Markets are weaker this morning after some disappointing economic data out of Europe. I guess people were hoping for a little bit more out of the Bernank regarding further stimulus when he testified in front of Congress yesterday. The trade deficit narrowed as imports and exports fell by 1.7% and .8% respectively. Bonds and MBS are both up a little. Overall, it feels like a typical Summer Friday and I would expect most of the Street to be on the L.I.E. by noon.
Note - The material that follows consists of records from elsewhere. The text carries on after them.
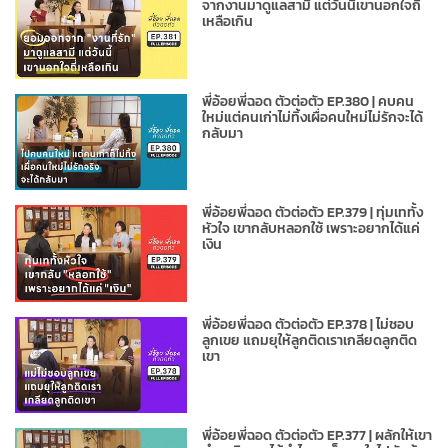
จากงานมาดูแลสามี แต่วันนี้เขานอกใจถี่
เหลือเกิน
พี่อ้อยพี่ฉอด ตัวต่อตัว EP.380 | คบคน
ใหม่แต่คนเก่าไม่ทิ้งเผื่อคนใหม่ไม่รักจะได้
กลับมา
พี่อ้อยพี่ฉอด ตัวต่อตัว EP.379 | ทุ่มเททั้ง
หัวใจ เขากลับหลอกใช้ เพราะอยากได้แค่
เงิน
พี่อ้อยพี่ฉอด ตัวต่อตัว EP.378 | ไม่ชอบ
ลูกเขย แถมยุให้ลูกติดเราเกลียดลูกติด
เขา
พี่อ้อยพี่ฉอด ตัวต่อตัว EP.377 | ผลักให้เขา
The Fed voted yesterday to accept the Basel III framework. Rob Chrisman has a good piece on how Basel III will impact mortgage pricing. Essentially the new treatment of mortgage servicing rights will force big lenders like Wells to lower the price they are willing to pay for servicing released premiums. In plain English, this means that Basel III has imposed a higher cost on the banks that will be passed on to borrowers. The Fed estimates that the 19 largest US banks are about $50 billion short of meeting new capital requirements, but they also note that these rules will become fully implemented by 2019 and that most banks should be able to meet the new capital requirements through retained earnings and won't need to raise more capital.

Fannie Mae notes in its National Housing Survey that consumer sentiment seems to be plateauing as we head into the summer selling season. Roughly 1/3 of the respondents expect home prices to rise in the next 12 months and 72% believe now is a good time to buy.

The FHA is planning to announce a bulk sale program today. However, they want to deter "vulture investors" by requiring that the loan buyer to wait 6 months to foreclose and to agree to keep at least half the REO for 3 years.